Help 91 camaro 3.1 white clouds from exhaust

chevrolet
camaro

#1

I have a 1991 Camaro RS 3.1l v6 I’m trying to figure out if I need heads or? Okay so I start the car and it idles great runs smooth and has power. It just pours smoke from the exhaust. I thought maybe a head gasket so just to make sure I checked the oil and no milky look to it. I drained all the antifreeze and made sure it was out of the engine completely (I didn’t let it get warm with it being dry) and it continued. Also it goes through spark plugs every 2 weeks or so with oil fouling. But it’s not a blue colored smoke it’s pure white unless you get the car up to 4200 rpm then it will have a blue tint to it, and I only did that once just to see if anything would change. Any and all help will be greatly appreciated
Edit: pcv valve was the first thing I replaced when this started, I forgot to put that the main reason I drained the coolant was because I was changing the water pump. I straight piped the car before winter and haven’t started it yet so I’m going to try today and see if it’s still all white or if it has a Blue tint to it. Thanks for the help so far. I’ll also check the vacuum modulator.


#2

Try changing the PCV valve. Sometimes they gum up and stick open.


#3

Sounds like an injector is stuck open and dumping loads of fuel into the engine. By the time you get to 4200 rpm the need for fuel is getting close to the actual supply. This engine has a throttle body fuel injection system so you should be able to see the excess fuel being sprayed in. You say it needs plugs every 2 weeks… What do the plugs look like? Are all fouled?

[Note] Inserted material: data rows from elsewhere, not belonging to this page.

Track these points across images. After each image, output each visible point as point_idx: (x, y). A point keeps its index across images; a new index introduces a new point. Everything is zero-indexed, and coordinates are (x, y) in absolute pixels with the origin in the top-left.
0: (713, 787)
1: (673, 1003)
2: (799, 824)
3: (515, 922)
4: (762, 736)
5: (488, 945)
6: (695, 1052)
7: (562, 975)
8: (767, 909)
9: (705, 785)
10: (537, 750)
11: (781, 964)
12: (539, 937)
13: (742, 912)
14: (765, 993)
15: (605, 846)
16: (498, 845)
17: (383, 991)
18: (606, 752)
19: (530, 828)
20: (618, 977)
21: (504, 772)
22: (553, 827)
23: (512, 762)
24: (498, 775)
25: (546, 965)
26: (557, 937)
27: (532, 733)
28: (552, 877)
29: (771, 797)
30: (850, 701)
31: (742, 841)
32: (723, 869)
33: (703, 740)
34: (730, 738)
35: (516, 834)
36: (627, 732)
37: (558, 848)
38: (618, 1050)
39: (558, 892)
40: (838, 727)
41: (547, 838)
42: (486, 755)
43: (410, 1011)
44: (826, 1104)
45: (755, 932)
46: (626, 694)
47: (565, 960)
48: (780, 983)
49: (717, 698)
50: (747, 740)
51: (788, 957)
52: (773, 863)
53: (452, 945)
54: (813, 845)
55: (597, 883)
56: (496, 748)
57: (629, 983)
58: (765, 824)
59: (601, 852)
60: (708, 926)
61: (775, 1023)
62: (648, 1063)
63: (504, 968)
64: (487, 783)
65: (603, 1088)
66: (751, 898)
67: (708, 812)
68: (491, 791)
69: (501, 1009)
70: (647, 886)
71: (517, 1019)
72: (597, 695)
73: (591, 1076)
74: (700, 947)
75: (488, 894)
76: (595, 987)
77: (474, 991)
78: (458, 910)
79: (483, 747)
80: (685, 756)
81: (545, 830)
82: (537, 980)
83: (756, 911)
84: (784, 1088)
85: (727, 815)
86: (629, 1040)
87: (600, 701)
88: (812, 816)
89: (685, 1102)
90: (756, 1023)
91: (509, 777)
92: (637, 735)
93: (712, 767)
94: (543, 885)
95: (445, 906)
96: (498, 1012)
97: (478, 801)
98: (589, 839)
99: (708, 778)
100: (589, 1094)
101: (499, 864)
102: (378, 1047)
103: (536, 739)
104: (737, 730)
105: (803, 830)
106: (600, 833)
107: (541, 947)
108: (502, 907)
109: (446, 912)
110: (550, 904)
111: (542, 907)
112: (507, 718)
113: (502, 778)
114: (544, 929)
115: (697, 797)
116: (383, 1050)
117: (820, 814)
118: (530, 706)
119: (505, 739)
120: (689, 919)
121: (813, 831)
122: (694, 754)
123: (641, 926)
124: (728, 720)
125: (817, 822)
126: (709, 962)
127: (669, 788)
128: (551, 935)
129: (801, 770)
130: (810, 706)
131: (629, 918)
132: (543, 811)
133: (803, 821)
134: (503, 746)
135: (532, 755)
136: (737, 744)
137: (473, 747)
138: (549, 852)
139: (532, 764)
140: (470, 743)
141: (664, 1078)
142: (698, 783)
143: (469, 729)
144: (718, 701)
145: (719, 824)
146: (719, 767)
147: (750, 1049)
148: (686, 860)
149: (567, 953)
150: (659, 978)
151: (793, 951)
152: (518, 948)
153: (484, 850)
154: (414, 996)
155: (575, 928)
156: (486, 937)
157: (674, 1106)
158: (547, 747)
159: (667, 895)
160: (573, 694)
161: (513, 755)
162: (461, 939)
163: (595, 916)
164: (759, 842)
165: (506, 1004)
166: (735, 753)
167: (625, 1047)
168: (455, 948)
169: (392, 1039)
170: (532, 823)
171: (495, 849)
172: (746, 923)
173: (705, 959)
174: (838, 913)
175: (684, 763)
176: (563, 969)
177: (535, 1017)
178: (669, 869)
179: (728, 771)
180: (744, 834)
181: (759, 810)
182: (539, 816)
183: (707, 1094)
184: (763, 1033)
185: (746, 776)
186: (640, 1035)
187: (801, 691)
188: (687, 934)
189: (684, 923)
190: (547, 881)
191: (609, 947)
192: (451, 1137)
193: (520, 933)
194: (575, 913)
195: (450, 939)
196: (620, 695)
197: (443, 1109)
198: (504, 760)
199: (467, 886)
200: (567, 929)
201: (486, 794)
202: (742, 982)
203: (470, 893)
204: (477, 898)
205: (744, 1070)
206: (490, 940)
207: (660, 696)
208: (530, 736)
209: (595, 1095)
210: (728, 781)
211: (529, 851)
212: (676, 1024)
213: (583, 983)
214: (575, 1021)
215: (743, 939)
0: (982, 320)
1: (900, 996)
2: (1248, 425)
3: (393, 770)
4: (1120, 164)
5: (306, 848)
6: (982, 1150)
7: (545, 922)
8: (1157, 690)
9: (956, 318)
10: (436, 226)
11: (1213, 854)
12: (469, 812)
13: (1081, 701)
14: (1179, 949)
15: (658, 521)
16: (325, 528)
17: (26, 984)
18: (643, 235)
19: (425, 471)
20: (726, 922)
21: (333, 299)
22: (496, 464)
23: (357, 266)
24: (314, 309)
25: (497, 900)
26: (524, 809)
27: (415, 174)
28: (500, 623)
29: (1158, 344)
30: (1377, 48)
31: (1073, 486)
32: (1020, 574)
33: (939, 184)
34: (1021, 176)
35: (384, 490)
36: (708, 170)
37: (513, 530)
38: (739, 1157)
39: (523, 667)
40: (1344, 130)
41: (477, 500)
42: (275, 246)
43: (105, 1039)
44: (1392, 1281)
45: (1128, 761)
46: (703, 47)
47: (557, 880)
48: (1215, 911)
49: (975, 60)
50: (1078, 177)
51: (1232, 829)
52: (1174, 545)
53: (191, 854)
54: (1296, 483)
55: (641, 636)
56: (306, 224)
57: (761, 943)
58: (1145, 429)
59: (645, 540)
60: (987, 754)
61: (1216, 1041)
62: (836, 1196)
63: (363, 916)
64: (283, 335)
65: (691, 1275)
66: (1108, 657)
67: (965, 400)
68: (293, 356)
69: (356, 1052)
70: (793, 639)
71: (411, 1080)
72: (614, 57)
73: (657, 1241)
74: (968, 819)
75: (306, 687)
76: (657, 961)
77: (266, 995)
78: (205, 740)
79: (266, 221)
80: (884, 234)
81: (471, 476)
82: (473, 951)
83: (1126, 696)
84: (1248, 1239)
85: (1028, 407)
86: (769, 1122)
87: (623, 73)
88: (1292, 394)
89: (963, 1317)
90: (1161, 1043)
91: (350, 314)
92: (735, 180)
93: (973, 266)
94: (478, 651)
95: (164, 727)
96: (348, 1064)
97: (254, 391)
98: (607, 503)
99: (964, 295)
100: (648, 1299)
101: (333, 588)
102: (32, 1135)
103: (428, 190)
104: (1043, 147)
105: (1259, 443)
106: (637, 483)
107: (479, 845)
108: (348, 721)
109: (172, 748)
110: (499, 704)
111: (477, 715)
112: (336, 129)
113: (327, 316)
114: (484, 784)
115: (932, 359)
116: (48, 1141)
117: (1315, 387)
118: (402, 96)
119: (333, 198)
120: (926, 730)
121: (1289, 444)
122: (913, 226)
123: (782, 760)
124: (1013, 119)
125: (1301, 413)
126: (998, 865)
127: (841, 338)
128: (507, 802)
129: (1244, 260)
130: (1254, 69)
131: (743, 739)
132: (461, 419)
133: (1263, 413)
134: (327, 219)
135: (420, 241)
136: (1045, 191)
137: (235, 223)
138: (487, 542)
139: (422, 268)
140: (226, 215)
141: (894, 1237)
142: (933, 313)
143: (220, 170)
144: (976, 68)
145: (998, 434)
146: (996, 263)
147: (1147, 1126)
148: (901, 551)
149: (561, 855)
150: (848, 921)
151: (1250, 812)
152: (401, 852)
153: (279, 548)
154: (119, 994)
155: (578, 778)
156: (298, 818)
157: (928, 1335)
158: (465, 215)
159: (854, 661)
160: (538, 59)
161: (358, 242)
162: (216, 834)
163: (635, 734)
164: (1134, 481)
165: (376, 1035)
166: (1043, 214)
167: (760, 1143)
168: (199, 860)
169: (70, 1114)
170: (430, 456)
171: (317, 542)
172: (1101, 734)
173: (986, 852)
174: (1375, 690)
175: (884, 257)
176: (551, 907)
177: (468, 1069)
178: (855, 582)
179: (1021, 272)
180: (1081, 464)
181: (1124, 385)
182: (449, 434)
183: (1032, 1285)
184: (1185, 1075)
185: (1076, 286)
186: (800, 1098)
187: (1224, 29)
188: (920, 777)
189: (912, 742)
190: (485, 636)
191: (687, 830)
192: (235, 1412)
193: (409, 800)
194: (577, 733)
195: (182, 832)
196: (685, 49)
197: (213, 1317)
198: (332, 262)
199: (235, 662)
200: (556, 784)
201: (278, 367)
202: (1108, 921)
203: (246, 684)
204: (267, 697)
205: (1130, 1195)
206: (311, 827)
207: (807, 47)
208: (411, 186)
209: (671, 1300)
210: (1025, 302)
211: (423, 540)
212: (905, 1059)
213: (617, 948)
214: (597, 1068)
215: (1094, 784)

I’d guess a rebuilt throttle body is in order. They are $100 from RockAuto and not so hard to replace. That seems like cheap money. Seems like changing the PCV as @Cougar suggest would be a quick and cheap test, also.


#4

My '64 Fairlane did this once. It turned out to be a ruptured diaphragm in the vacuum modulator for the automatic tranny… :grin: Clouds of white smoke thick enough to butter on bread.

You have signs of burning oil and signs of burning coolant… or tranny fluid.
Personally, I’d start by performing compression and leakdown tests. The color of tailpipe smoke can be a bit misleading these days because the cat converter can capture a lot of the oil smoke. Testing the cylinders for integrity is the best way to find out what’s going on IMHO. The aforementioned are the best way to do that.

I recommend against doing this again. Your water pump is cooled and lubricated by the coolant, and running it in a dry state is a great way to destroy it.


#5

I agree that the smoke is from a leaking vacuum modulator on the transmission.

Remove the vacuum hose from the modulator, and if transmission fluid leaks out, the diaphragm in the modulator has ruptured.

Tester


#6

Plugs are Completely covered in burnt oil. The Chevy 3.1 v6 is actually mpfi not TBI. I was half asleep when I posted this so I didn’t get all of the details on what I’ve done down yet. I’m going to edit it now


#7

Remove a valve cover and inspect for sludge, if the oil drains in the cylinder heads are clogged oil will build up on top of the heads. The oil will leak past the valve guides and enter the cylinders and also enter the PCV system.


#8

I am slightly confused in your statement about the PCV valve. In your first post you stated the PCV valve was replaced with a new one. If the trouble started after you did that then replace the valve again because you got a defective one. I think you are saying that you replaced the PCV valve in an effort to fix the smoking problem. If so, then replacing the vacuum modulator should be your next step will most likely fix the trouble. Check your transmission fluid level.